Blood performs many essential jobs in your body: it transports oxygen and nutrients, it protects your cells from infection, and it carries hormones and other messages from place to place in your body. But since blood is a liquid that is pumped under pressure, we must protect ourselves from leaks. Fortunately, the blood has a built-in repair method that quickly stops up breaks in the blood circulatory system as soon as they happen. You see these repairs in action whenever you cut yourself: the blood thickens and forms a gooey clot, which then dries into a scab that seals and protects the cut until it can heal.
To Clot or Not?
Blood clotting is a tricky business. All of the building blocks for a clot must be present all the time, so that they can instantly jump into action when damage occurs. But this must be done carefully and only at exactly the right time. If clots form in the wrong places, they could block the normal flow of blood, which could then cause heart attacks or strokes. Tissue factor is one of the molecules that triggers the formation of a clot when the time is right.
Inside Meets Outside
Your body uses a very simple method to sense when damage occurs. The cells in the neighborhood around blood vessels have tissue factor on their surfaces, but the cells that line the blood vessels do not. Most of the time, the blood flows smoothly through the vessels and never comes in contact with tissue factor. However, when you cut yourself, blood flows out of the vessels and into places that it shouldn't be. Then, it comes into contact with tissue factor, which starts the cascade that clots the escaping blood.
Looking at Tissue Factor
Tissue factor is a sausage-shaped protein that is tethered to the surface of cells. PDB entries 2hft
(shown here) and 1boy
show just the part on the outside of the cell. In the full-size protein, there is also a segment that crosses through the cell membrane and a small portion inside the cell. The portion outside is the part that interacts with the blood clotting machinery. The little bit inside, however, plays its own role in cell signaling. It is thought to be important for the control of cell migration as the wound is healing and new blood vessels are being built.
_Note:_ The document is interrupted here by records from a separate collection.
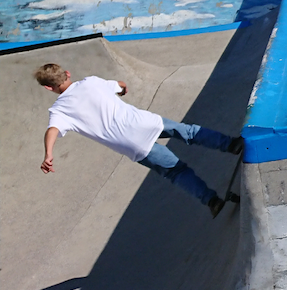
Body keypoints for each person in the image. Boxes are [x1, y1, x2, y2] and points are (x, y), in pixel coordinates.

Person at [35, 63, 243, 218]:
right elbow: (120, 85)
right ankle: (231, 145)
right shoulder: (91, 82)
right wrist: (123, 89)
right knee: (187, 132)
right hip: (145, 123)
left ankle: (211, 201)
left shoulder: (59, 110)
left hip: (133, 145)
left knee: (177, 172)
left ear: (48, 87)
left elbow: (52, 130)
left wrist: (49, 154)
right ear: (67, 74)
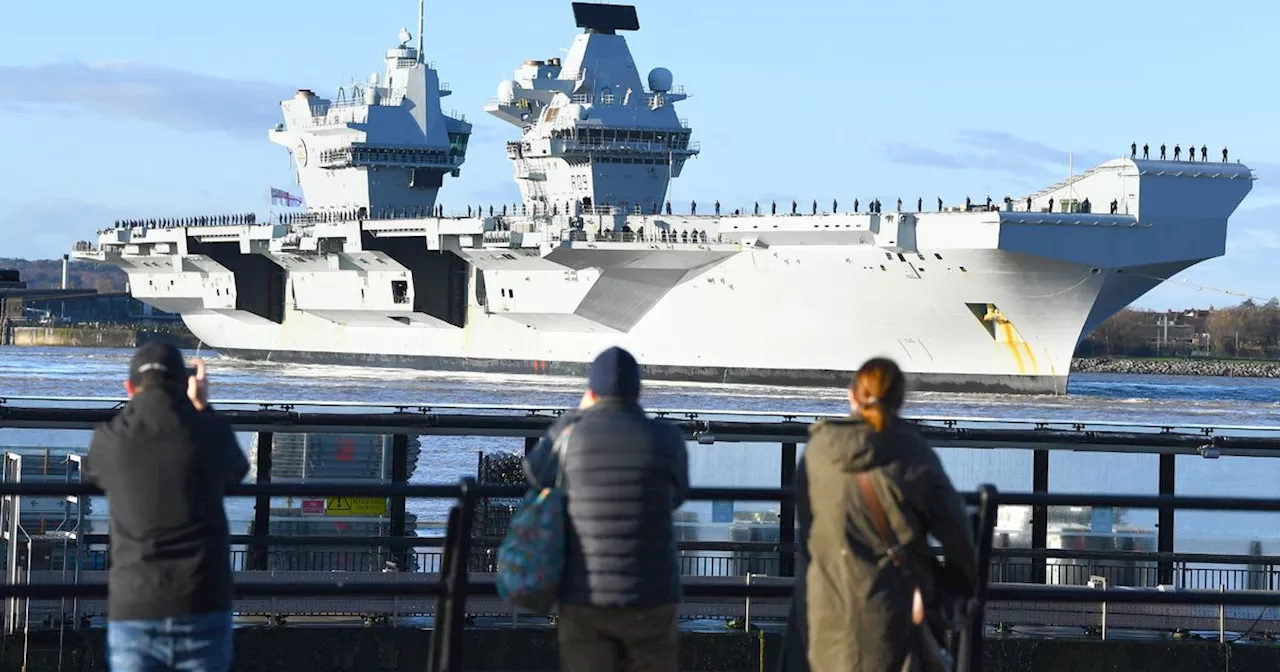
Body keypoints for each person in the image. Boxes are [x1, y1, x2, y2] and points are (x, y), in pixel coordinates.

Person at [799, 358, 975, 672]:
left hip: (827, 614)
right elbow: (957, 534)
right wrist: (955, 588)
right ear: (901, 400)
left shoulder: (818, 451)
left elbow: (807, 531)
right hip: (894, 614)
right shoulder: (912, 455)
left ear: (852, 395)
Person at [524, 347, 689, 672]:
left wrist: (576, 415)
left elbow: (534, 473)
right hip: (651, 593)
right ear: (638, 391)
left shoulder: (570, 432)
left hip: (585, 594)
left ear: (591, 392)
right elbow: (678, 495)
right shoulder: (666, 437)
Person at [85, 343, 249, 671]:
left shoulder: (110, 439)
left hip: (135, 605)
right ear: (184, 383)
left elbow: (92, 472)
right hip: (202, 599)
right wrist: (202, 407)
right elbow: (237, 471)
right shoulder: (209, 432)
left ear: (129, 388)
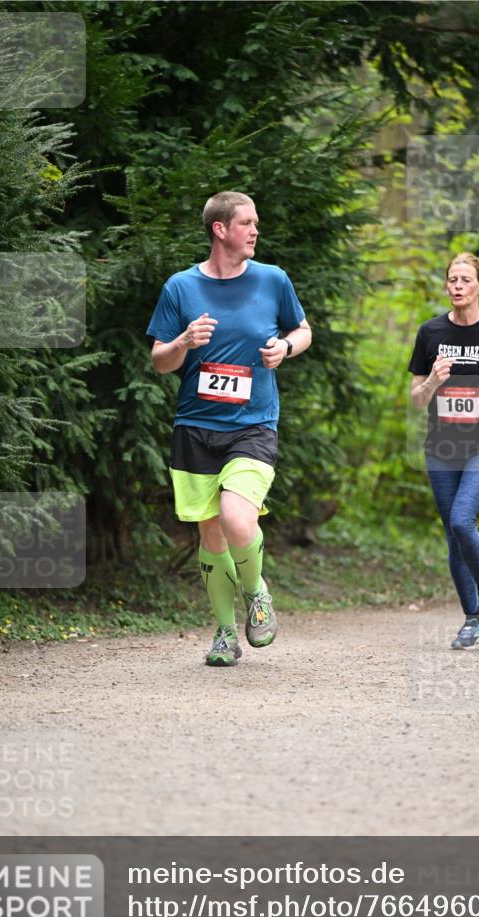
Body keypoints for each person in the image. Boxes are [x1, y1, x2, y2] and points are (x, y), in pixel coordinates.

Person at [147, 191, 312, 666]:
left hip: (253, 425)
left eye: (256, 222)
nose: (255, 230)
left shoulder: (272, 280)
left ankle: (256, 591)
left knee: (239, 519)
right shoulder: (180, 287)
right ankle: (223, 632)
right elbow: (161, 361)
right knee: (211, 535)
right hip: (196, 425)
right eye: (246, 223)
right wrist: (182, 341)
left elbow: (302, 330)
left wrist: (285, 347)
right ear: (220, 230)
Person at [409, 253, 479, 649]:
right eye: (452, 279)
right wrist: (431, 384)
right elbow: (416, 399)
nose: (457, 286)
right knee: (453, 536)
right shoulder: (430, 332)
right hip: (441, 448)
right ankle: (471, 618)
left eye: (465, 279)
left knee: (462, 520)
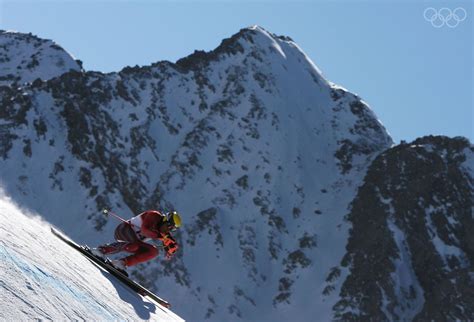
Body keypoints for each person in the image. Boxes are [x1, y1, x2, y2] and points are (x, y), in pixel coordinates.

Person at [93, 210, 182, 270]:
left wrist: (170, 249)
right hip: (124, 230)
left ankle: (121, 263)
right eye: (169, 226)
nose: (169, 230)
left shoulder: (163, 231)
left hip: (134, 241)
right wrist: (162, 238)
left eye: (172, 229)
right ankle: (101, 250)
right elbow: (145, 230)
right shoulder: (154, 215)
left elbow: (169, 241)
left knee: (153, 251)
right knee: (134, 245)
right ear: (165, 220)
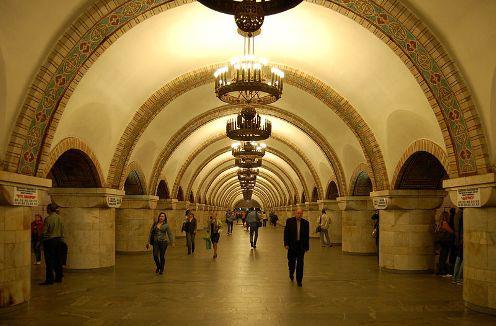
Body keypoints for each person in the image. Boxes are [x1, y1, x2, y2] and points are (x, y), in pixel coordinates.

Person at [284, 208, 309, 287]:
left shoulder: (306, 223)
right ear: (295, 213)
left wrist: (306, 246)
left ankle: (299, 280)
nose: (299, 215)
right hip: (292, 245)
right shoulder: (289, 221)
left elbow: (306, 236)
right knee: (291, 262)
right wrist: (286, 244)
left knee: (300, 263)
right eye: (298, 213)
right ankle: (291, 272)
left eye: (301, 213)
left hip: (300, 246)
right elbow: (286, 233)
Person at [40, 204, 64, 285]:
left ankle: (49, 279)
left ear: (50, 209)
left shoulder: (48, 218)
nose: (46, 210)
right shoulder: (60, 218)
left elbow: (44, 232)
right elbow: (62, 230)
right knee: (58, 259)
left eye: (47, 208)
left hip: (50, 241)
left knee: (49, 261)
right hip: (59, 240)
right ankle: (58, 277)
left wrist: (41, 241)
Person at [435, 211, 453, 276]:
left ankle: (441, 270)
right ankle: (442, 271)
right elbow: (451, 231)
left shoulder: (440, 223)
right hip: (446, 241)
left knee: (442, 256)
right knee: (444, 256)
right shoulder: (445, 223)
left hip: (442, 241)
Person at [452, 209, 463, 285]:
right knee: (462, 260)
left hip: (458, 240)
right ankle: (459, 278)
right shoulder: (462, 215)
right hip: (462, 240)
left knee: (458, 259)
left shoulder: (456, 215)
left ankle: (455, 278)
Tissue factor starts a cascade of interactions that lead to formation of a clot. The first step occurs when factor VII, which is found in the blood, binds to tissue factor. When it binds to tissue factor, as shown in PDB structure 1dan
, it becomes almost a thousand times more active. It can then make a specific cut in factor X (shown here from PDB entries 1xka
), changing it into an active form. Factor X then activates thrombin
, which then creates the fibrin
that forms the fibrous structure of the clot. The trick to this cascading process is that a few molecules of tissue factor and factor VII can activate many copies of factor X, which can activate even more thrombin, which finally activates lots and lots of fibrin.
As seen in PDB entry 1dan
, factor VII embraces tissue factor, contacting the entire length of the molecule. Factor VII has four domains strung together with flexible linkers. At the bottom is the GLA domain, which has nine modified glutamic acids, labeled CGU in the PDB structure file. These modified amino acids have an extra carboxylic acid group that traps calcium ions. The ions interact with the membrane surface, helping factor VII find tissue factor. The uppermost domain of factor VII is a protein- cutting enzyme that will make the break in the factor X. This domain looks very much like other serine proteases such as trypsin
. In the middle are two small domains that assist with the recognition of tissue factor. The small molecule in green is an inhibitor that blocks the active site and thus acts as an anticoagulant that stops blood clotting.